The multiverse seems to be an excuse
I’m reading Soylent News and come across the following.
If modern physics is to be believed, we shouldn’t be here. The meager dose of energy infusing empty space, which at higher levels would rip the cosmos apart, is a trillion trillion trillion trillion trillion trillion trillion trillion trillion trillion times tinier than theory predicts. And the minuscule mass of the Higgs boson, whose relative smallness allows big structures such as galaxies and humans to form, falls roughly 100 quadrillion times short of expectations. Dialing up either of these constants even a little would render the universe unlivable.

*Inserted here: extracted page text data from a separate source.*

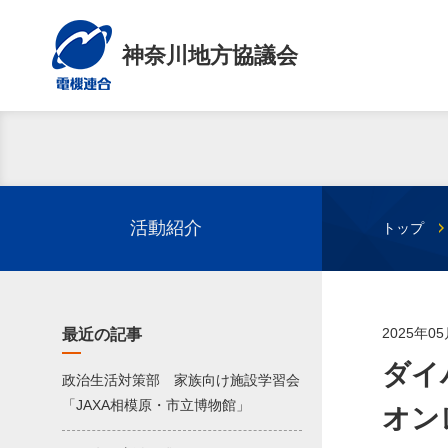
神奈川地方協議会
活動紹介
トップ
2025年0
最近の記事
ダイ
政治生活対策部 家族向け施設学習会
「JAXA相模原・市立博物館」
オン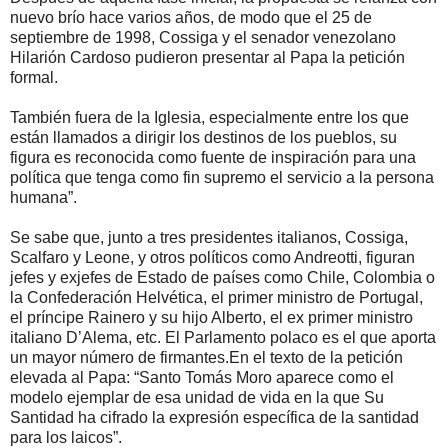
nuevo brío hace varios años, de modo que el 25 de
septiembre de 1998, Cossiga y el senador venezolano
Hilarión Cardoso pudieron presentar al Papa la petición
formal.
También fuera de la Iglesia, especialmente entre los que
están llamados a dirigir los destinos de los pueblos, su
figura es reconocida como fuente de inspiración para una
política que tenga como fin supremo el servicio a la persona
humana”.
Se sabe que, junto a tres presidentes italianos, Cossiga,
Scalfaro y Leone, y otros políticos como Andreotti, figuran
jefes y exjefes de Estado de países como Chile, Colombia o
la Confederación Helvética, el primer ministro de Portugal,
el príncipe Rainero y su hijo Alberto, el ex primer ministro
italiano D’Alema, etc. El Parlamento polaco es el que aporta
un mayor número de firmantes.En el texto de la petición
elevada al Papa: “Santo Tomás Moro aparece como el
modelo ejemplar de esa unidad de vida en la que Su
Santidad ha cifrado la expresión específica de la santidad
para los laicos”.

To account for our incredible luck, leading cosmologists like Alan Guth and Stephen Hawking envision our universe as one of countless bubbles in an eternally frothing sea. This infinite “multiverse” would contain universes with constants tuned to any and all possible values, including some outliers, like ours, that have just the right properties to support life. In this scenario, our good luck is inevitable
Is that why they’ve postulated mutliple universes?

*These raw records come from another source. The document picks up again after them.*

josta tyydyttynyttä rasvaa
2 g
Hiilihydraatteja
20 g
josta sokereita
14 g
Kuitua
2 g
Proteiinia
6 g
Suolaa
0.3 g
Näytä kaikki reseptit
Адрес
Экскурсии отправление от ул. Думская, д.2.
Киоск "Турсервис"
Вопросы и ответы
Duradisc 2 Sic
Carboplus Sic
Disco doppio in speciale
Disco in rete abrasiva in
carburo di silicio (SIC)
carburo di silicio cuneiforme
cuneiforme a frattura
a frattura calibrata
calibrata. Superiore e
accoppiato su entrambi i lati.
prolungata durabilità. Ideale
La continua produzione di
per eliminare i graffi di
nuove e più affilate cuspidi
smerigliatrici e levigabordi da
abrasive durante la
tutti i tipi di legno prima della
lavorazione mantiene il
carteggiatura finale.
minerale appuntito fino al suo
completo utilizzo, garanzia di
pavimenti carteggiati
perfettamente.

I realize Soylent News is not a physics textbook and that the poster could have got it wrong, but I can’t go look it up in source material. I wouldn’t understand a word of it.

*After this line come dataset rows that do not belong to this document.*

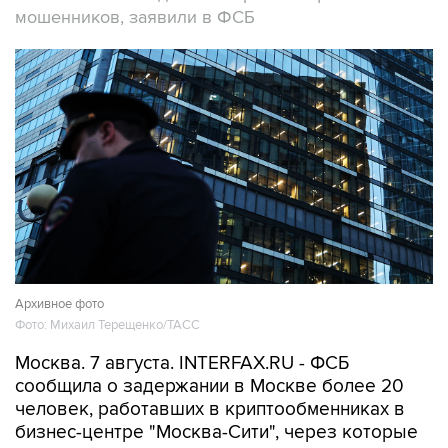
мошенников, заявили в ФСБ
Архивное фото
Фото: Михаил Терещенко/ТАСС
Москва. 7 августа. INTERFAX.RU - ФСБ
сообщила о задержании в Москве более 20
человек, работавших в криптообменниках в
бизнес-центре "Москва-Сити", через которые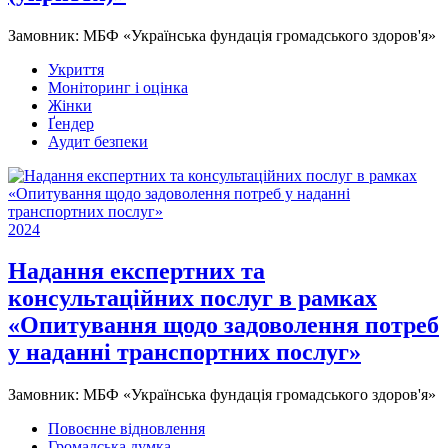
Замовник:
МБФ «Українська фундація громадського здоров'я»
Укриття
Моніторинг і оцінка
Жінки
Ґендер
Аудит безпеки
2024
Надання експертних та
консультаційних послуг в рамках
«Опитування щодо задоволення потреб
у наданні транспортних послуг»
Замовник:
МБФ «Українська фундація громадського здоров'я»
Повоєнне відновлення
Громадська думка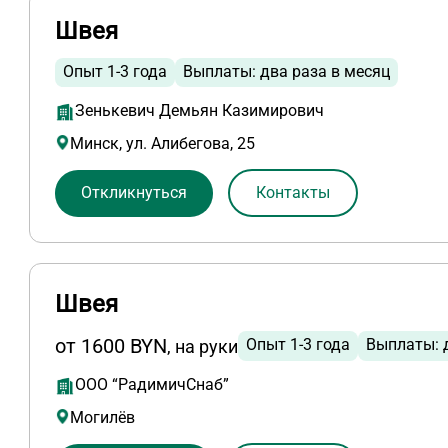
Швея
Опыт 1-3 года
Выплаты: два раза в месяц
Зенькевич Демьян Казимирович
Минск, ул. Алибегова, 25
Откликнуться
Контакты
Швея
от 1600 BYN
Опыт 1-3 года
Выплаты: 
, на руки
ООО “РадимичСнаб”
Могилёв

But if that really is the thinking behind assuming multiverses, wouldn’t a much simpler explanation be that the current theories are missing vast aspects of the universe? Maybe we just don’t know everything yet. Human ignorance seems a much likelier explanation than multiverses. Or not?
I would think so. The simpler explanation would be more in accord with Occam’s Razor. I also would not understand a word (or an equation) of the source material. I should review my old math texts from algebra to calculus.
For some reason this discussion reminds me of an interesting definition of life I once read somewhere (don’t remember where): “Life is a local violation of the Law of Entropy.” That is, life is an organized system in a universe where the law is disorganization. Interesting and a bit scary to think that our lives may actually be in violation of a law of physics.
Branjor on November 16th, 2014 at 16:47
It seems the above, violation of the law of entropy, has been used as an argument against evolution, which I didn’t know. As you probably know, that argument has been debunked. I found the following link: http://physics.gmu.edu/~roerter/EvolutionEntropy.htm
Branjor on November 17th, 2014 at 06:43
(I am just not paying attention, am I?)
I’d never heard of the argument against evolution stuff. What will they think of next? Local “violations” of the law refute it about as much as the fact that water evaporates upward refutes the law of gravity. What a bunch of idiots. Anyway, off to read the link now.